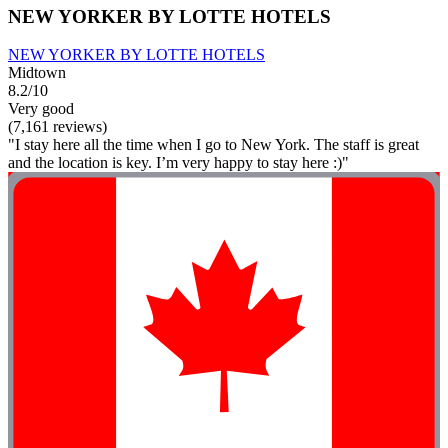
NEW YORKER BY LOTTE HOTELS
NEW YORKER BY LOTTE HOTELS
Midtown
8.2/10
Very good
(7,161 reviews)
"I stay here all the time when I go to New York. The staff is great
and the location is key. I’m very happy to stay here :)"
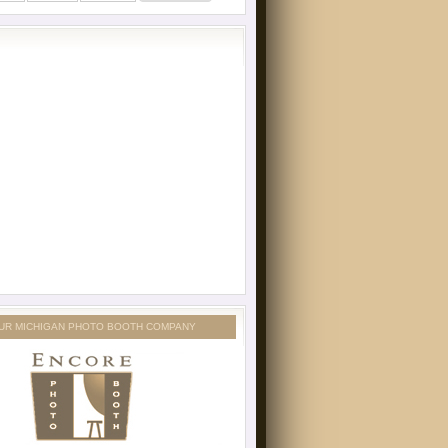
UR MICHIGAN PHOTO BOOTH COMPANY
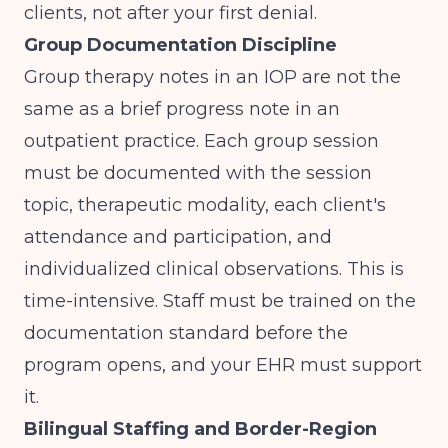
clients, not after your first denial.
Group Documentation Discipline
Group therapy notes in an IOP are not the
same as a brief progress note in an
outpatient practice. Each group session
must be documented with the session
topic, therapeutic modality, each client's
attendance and participation, and
individualized clinical observations. This is
time-intensive. Staff must be trained on the
documentation standard before the
program opens, and your EHR must support
it.
Bilingual Staffing and Border-Region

##############################

**Aim of the task**: Return, word for word, the lines of the records starting at the line that contains "clients, not after your first denial." and ending at the line that contains "individualized clinical observations. This is", with both of those lines included.

**Expected output**:
clients, not after your first denial.
Group Documentation Discipline
Group therapy notes in an IOP are not the
same as a brief progress note in an
outpatient practice. Each group session
must be documented with the session
topic, therapeutic modality, each client's
attendance and participation, and
individualized clinical observations. This is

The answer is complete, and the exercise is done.